___ Input records ___

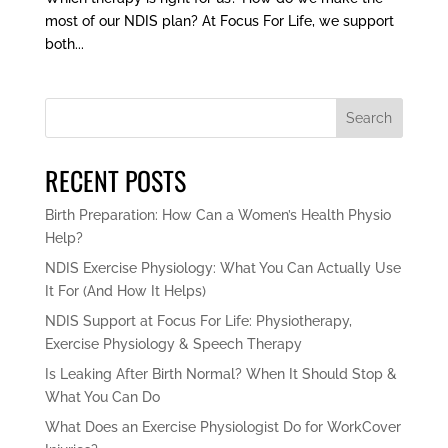
most of our NDIS plan? At Focus For Life, we support
both...
Search
RECENT POSTS
Birth Preparation: How Can a Women’s Health Physio
Help?
NDIS Exercise Physiology: What You Can Actually Use
It For (And How It Helps)
NDIS Support at Focus For Life: Physiotherapy,
Exercise Physiology & Speech Therapy
Is Leaking After Birth Normal? When It Should Stop &
What You Can Do
What Does an Exercise Physiologist Do for WorkCover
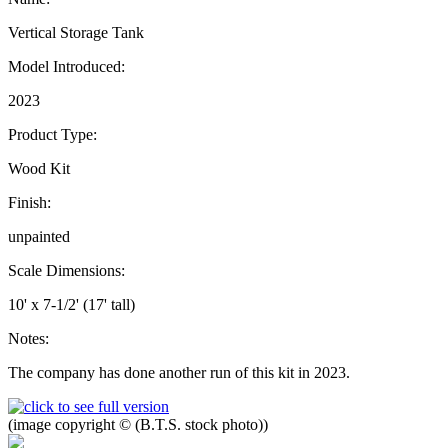
Vertical Storage Tank
Model Introduced:
2023
Product Type:
Wood Kit
Finish:
unpainted
Scale Dimensions:
10' x 7-1/2' (17' tall)
Notes:
The company has done another run of this kit in 2023.
(image copyright © (B.T.S. stock photo))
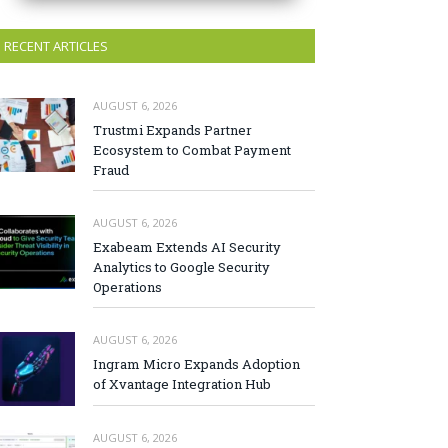
RECENT ARTICLES
AUGUST 6, 2026
Trustmi Expands Partner
Ecosystem to Combat Payment
Fraud
AUGUST 6, 2026
Exabeam Extends AI Security
Analytics to Google Security
Operations
AUGUST 6, 2026
Ingram Micro Expands Adoption
of Xvantage Integration Hub
AUGUST 6, 2026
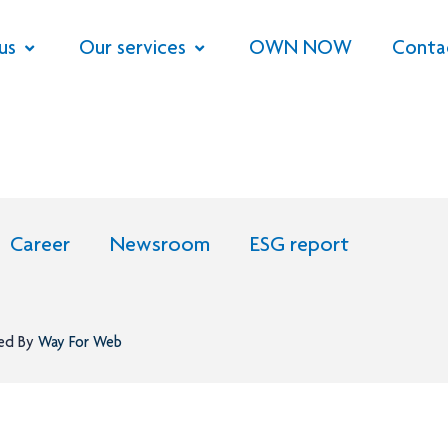
us
Our services
OWN NOW
Conta
Career
Newsroom
ESG report
ned By
Way For Web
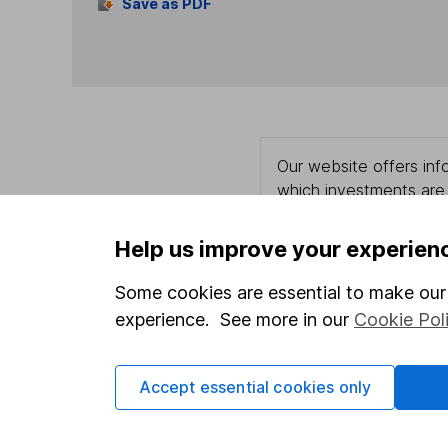
Save as PDF
Our website offers info
which investments are 
decide to invest, read
and down in value, so 
Help us improve your experien
Some cookies are essential to make our 
experience. See more in our
Cookie Pol
Important information
Useful in
Statutory disclosures
About us
Accept essential cookies only
Important investment notes
Investor r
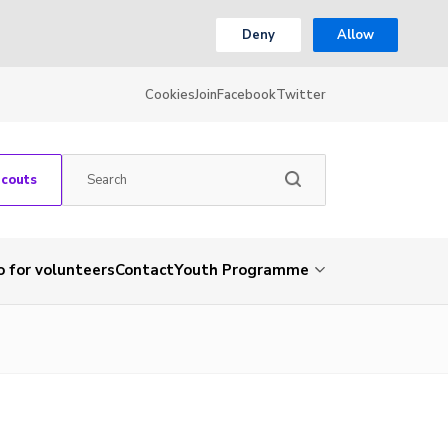
Deny
Allow
Cookies
Join
Facebook
Twitter
Scouts
o for volunteers
Contact
Youth Programme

___

After locating the line containing "NDIS Exercise Physiology: What" in the entries above, return it and every line after it exactly, ending at the line containing "(image copyright © (B.T.S. stock photo))", without pictures.

NDIS Exercise Physiology: What You Can Actually Use
It For (And How It Helps)
NDIS Support at Focus For Life: Physiotherapy,
Exercise Physiology & Speech Therapy
Is Leaking After Birth Normal? When It Should Stop &
What You Can Do
What Does an Exercise Physiologist Do for WorkCover
Vertical Storage Tank
Model Introduced:
2023
Product Type:
Wood Kit
Finish:
unpainted
Scale Dimensions:
10' x 7-1/2' (17' tall)
Notes:
The company has done another run of this kit in 2023.
(image copyright © (B.T.S. stock photo))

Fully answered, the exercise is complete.